Wow, it is January 2010. How did that happen? It is 27 degrees outside and while I hate to wish away time, I am ready for spring. This was a rough holiday season, and I struggled to hide my sadness. I just couldn't jump whole-heartedly into the holidays without Samantha being home. We started staring at her picture in September! Two weeks from today we head to court again - 5 full weeks after our first attempt. We received that last of the correct paperwork today and have to sign a new referral acceptance letter, since we accepted the referral officially for the 8 month old who is now apparently living with a different family. I think part of my holiday blues was mourning, once and for all, the idea that I am not bringing home a baby. Having held sweet Samantha in my arms, I can't imagine not bringing her home, don't get me wrong. But I had to return the crib bedding and I gave away several outfits I had bought her. The girl is wearing a 3T!!! I know those feelings will vanish when she is finally here and I can concentrate on all that she is, rather than what she is not (or what she was). I was sure when we got the call in September that we would have her here for Christmas. So, her absence just made me sad. Then, we lost the January 6th court date, since our case number changed. The so called "expedited" date they were hoping for is the 18th. I have a friend who went to court two weeks after us, failed, and got a new date 2 weeks before us. What is up with that? I feel like we must have ticked off someone in Ethiopia!!!!!!
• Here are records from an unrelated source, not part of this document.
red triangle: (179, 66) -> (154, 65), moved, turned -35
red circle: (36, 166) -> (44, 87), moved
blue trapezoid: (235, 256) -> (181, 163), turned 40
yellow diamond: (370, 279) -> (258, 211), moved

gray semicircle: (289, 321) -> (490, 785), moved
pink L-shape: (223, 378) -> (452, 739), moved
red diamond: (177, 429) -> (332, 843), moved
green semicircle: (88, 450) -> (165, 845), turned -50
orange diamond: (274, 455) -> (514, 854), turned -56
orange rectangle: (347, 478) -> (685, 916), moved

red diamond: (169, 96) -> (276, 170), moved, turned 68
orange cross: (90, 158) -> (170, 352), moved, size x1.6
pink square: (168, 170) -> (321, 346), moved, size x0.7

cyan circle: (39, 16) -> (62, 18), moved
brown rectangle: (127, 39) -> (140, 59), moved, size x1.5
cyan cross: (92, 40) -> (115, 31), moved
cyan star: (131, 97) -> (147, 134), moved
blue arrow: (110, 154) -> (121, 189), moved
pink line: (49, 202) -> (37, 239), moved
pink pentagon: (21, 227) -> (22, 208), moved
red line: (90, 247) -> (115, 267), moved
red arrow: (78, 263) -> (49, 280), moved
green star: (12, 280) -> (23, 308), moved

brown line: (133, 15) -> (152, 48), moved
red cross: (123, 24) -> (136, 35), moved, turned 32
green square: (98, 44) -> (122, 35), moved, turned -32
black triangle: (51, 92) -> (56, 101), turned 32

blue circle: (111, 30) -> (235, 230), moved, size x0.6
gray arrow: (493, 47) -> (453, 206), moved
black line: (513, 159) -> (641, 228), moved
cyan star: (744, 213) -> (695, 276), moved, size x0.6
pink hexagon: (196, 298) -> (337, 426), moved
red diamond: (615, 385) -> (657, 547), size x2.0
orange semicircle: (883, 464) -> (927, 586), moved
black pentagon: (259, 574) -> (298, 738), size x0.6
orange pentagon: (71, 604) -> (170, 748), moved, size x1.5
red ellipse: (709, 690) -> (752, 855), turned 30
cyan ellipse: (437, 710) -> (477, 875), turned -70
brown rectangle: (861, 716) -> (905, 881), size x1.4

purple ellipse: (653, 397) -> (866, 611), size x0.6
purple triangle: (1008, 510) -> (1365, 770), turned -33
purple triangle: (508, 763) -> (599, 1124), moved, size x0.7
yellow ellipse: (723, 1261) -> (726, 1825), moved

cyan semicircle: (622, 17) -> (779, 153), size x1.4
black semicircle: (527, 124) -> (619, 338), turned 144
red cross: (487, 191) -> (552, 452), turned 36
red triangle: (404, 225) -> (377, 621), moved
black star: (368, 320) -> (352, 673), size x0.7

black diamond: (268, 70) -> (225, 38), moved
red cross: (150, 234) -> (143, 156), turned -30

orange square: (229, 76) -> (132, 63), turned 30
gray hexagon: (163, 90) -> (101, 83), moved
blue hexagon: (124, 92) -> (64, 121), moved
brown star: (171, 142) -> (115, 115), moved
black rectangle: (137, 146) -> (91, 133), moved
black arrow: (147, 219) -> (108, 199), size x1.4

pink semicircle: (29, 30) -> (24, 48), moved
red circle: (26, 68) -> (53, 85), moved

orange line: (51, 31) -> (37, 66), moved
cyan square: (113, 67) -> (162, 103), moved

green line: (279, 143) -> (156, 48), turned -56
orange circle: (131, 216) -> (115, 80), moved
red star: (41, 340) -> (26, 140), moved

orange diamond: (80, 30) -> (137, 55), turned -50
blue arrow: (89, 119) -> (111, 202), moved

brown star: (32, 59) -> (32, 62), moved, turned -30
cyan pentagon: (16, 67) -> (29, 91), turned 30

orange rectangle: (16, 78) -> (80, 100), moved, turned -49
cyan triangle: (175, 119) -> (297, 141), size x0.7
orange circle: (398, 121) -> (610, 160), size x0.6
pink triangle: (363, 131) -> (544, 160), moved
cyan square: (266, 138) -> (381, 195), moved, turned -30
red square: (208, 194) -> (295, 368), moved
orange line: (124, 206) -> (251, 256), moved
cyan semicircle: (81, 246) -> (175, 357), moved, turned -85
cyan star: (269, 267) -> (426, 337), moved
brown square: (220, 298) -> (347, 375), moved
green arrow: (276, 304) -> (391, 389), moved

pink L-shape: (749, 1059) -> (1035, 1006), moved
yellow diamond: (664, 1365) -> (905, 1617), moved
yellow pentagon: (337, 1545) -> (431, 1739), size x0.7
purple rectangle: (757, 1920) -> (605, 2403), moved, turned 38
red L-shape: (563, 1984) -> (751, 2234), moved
I am just ready. Ready for her smile and cute little body to wake me up in the morning with the greatest hugs ever. I can't believe it has been almost 2 months since I have seen her! We got some wonderful pictures (thank you Staci!) and it is great to see her smiling in them all. She is growing up!
So... I will quit whining (ok, maybe not for two more weeks). I pray we pass on the 18th - I will really struggle if we don't.